JTA Data Source: MySQL Database

To use a mysql database in JBoss, edit or add the XML document with root element <datasources>. The easiest way to do it is by creating a new XML in the deploy directory. For mysql data sources, I will name the file mysql-ds.xml. If my mysql database name is testdb and the mysql server is in localhost:3306 and the user/password is root/secret123 then the content of the file will be like this:

<?xml version=”1.0″ encoding=”UTF-8″?>
<datasources>
<local-tx-datasource>
<jndi-name>MBSDS</jndi-name>
<connection-url>jdbc:mysql://localhost:3306/testdb</connection-url>
<driver-class>com.mysql.jdbc.Driver</driver-class>
<user-name>root</user-name>
<password>secret123</password>
<exception-sorter-class-name>org.jboss.resource.adapter.jdbc.vendor.MySQLExceptionSorter</exception-sorter-class-name>
<valid-connection-checker-class-name>org.jboss.resource.adapter.jdbc.vendor.MySQLValidConnectionChecker</valid-connection-checker-class-name>
<metadata>
<type-mapping>mySQL</type-mapping>
</metadata>
</local-tx-datasource>
</datasources>







Creating the server side of mobile banking system

Starting 1 may 2008, we are creating Mobile Banking System.

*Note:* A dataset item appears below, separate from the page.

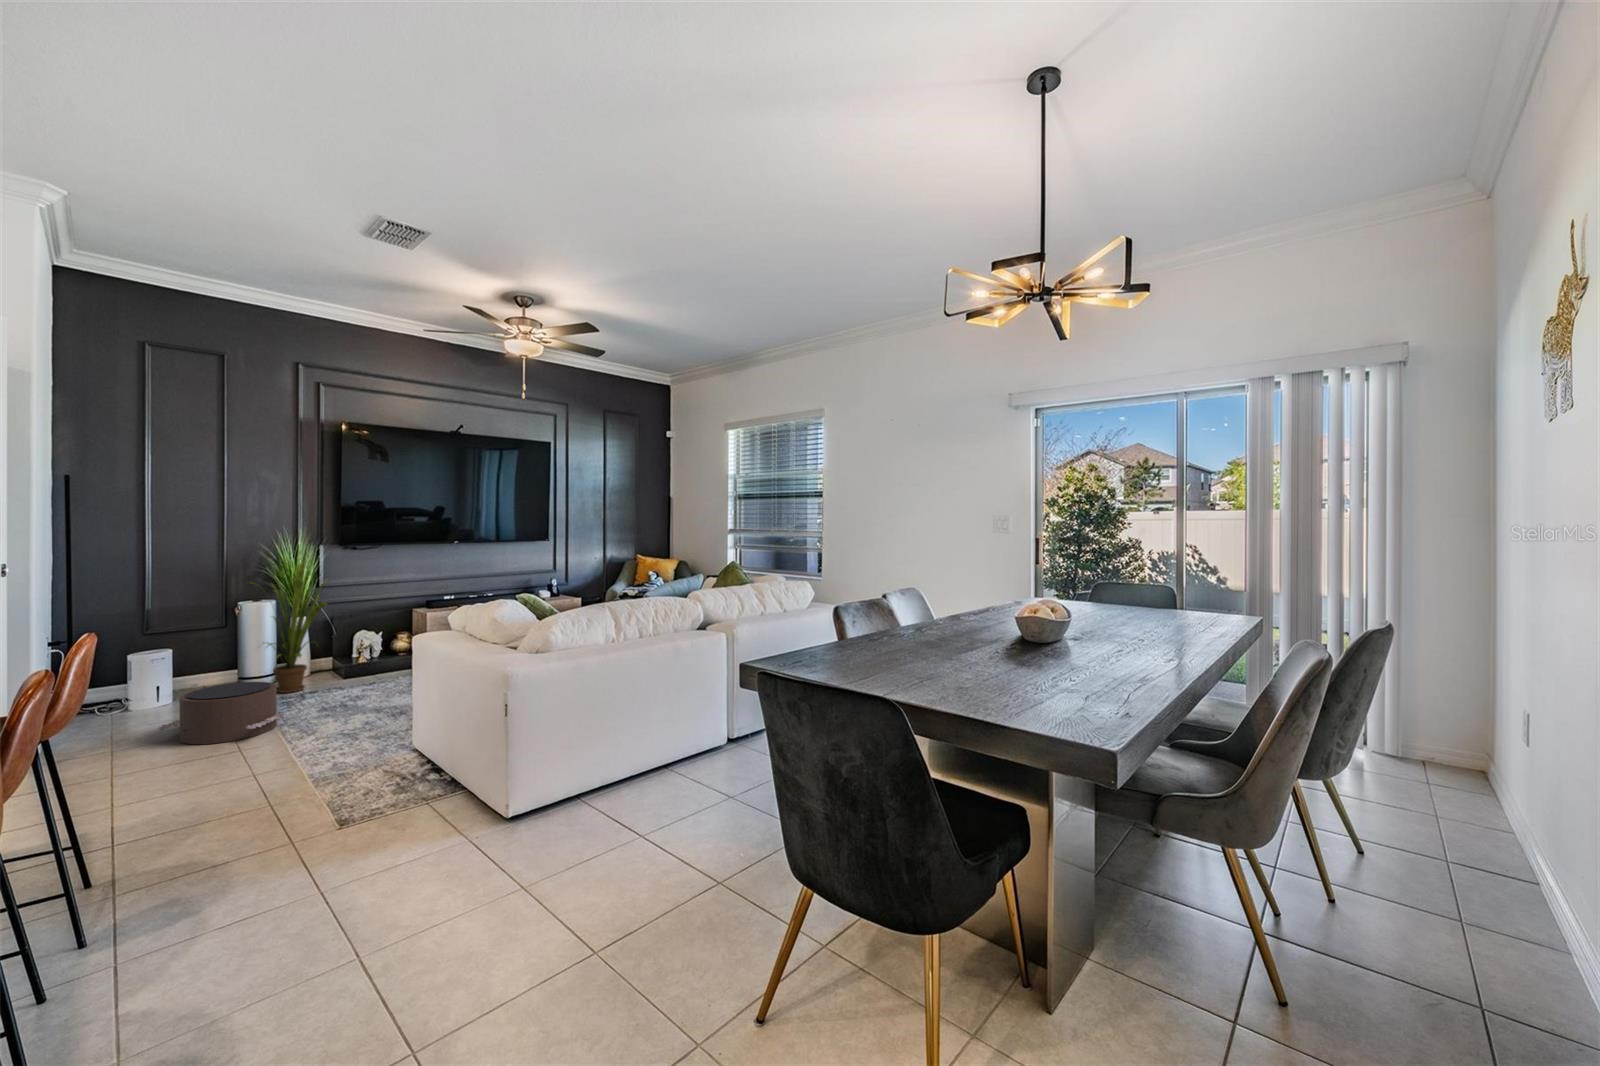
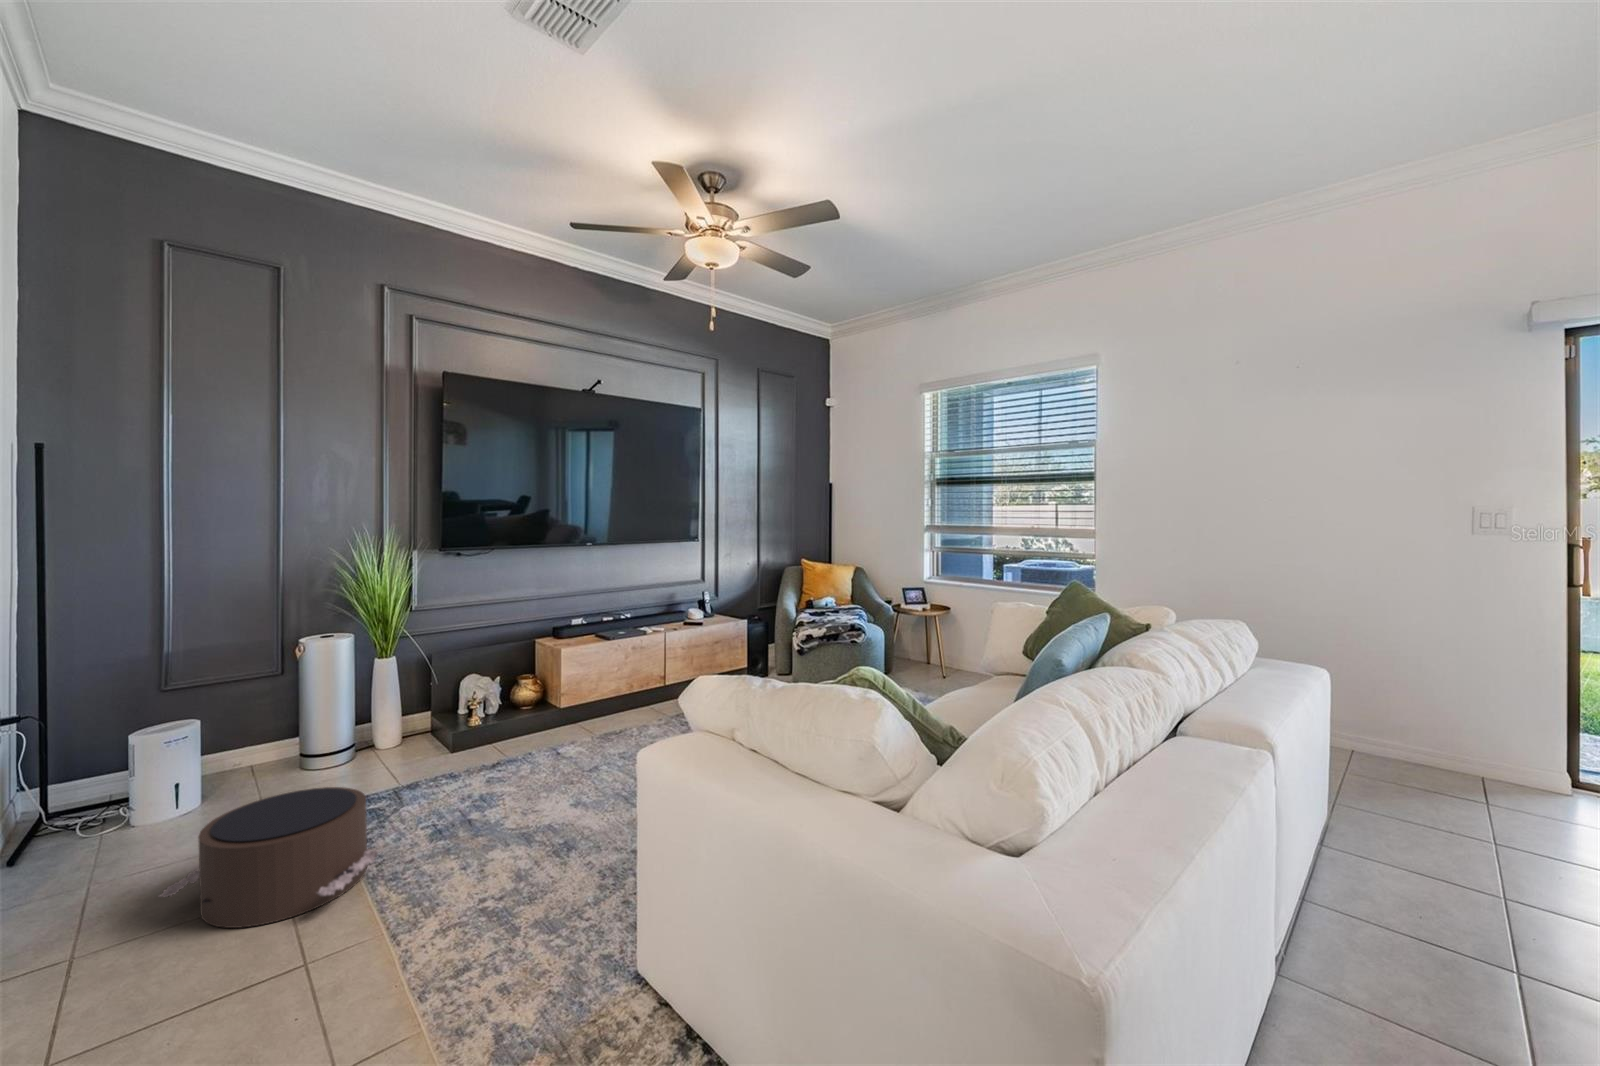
house plant: present [268,562,328,693] -> none [306,575,435,782]

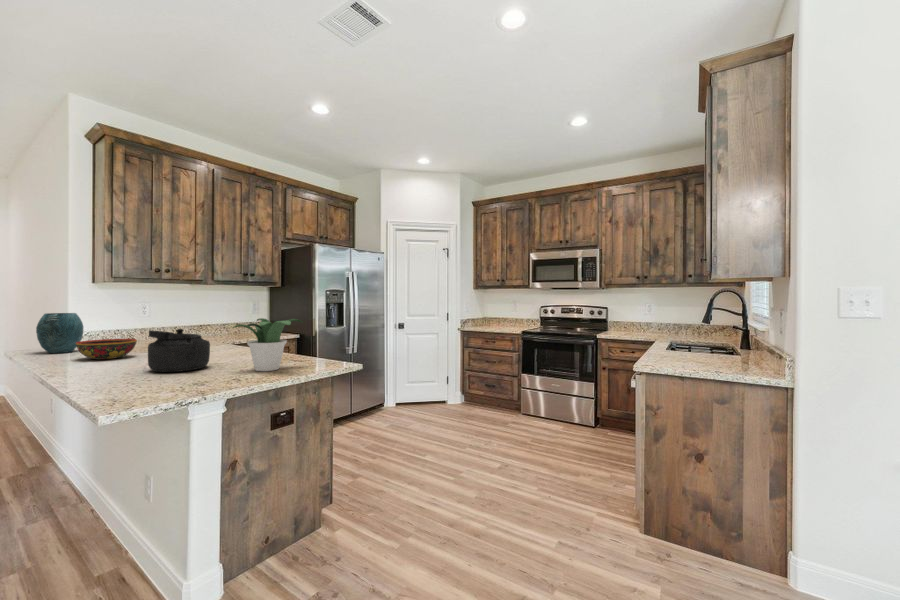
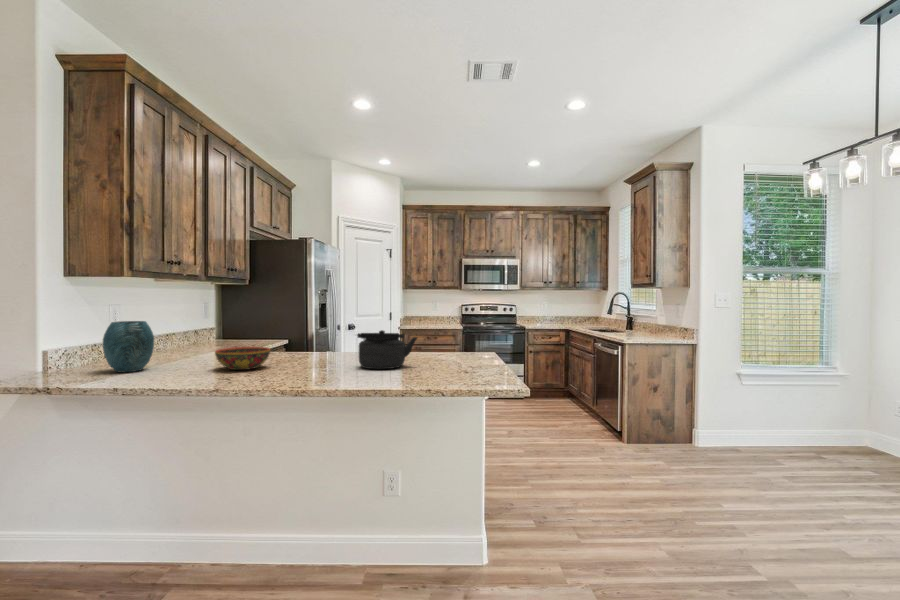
potted plant: present [233,318,303,371] -> none [423,318,480,362]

After some experiments I decided to use JBoss 5 as the application server so I can use the JBoss server clustering and EJB3 implementation feature.

For the web access load balancing, we decided to use apache mod_jk.

I think JBoss 5 and EJB3 is great.

Avoiding Dependency Error in Redeployment

I am using JBoss to create high available servers running 24×7 without needing the application server to be restarted if a component needs to be replaced. to fulfill this requirement, the component should be deployed in a specific manner.
A bean Interface could be needed by other beans. If the bean interface is removed from the hot deploy directory, JBoss class loader will also remove the interface definition from its interface collection. If the interface needed by other beans is missing, the JVM would generate exception.
To avoid the situation, bean Interface and Implementation should be treated as different deployment units.
The interface deployment unit is the unit that rarely changed. The interfaces should be designed well enough so hopefully it will not need to be changed.
The bean implementation deployment unit is the unit allowed to be changed often. The redeployment of this unit will not break the system dependency.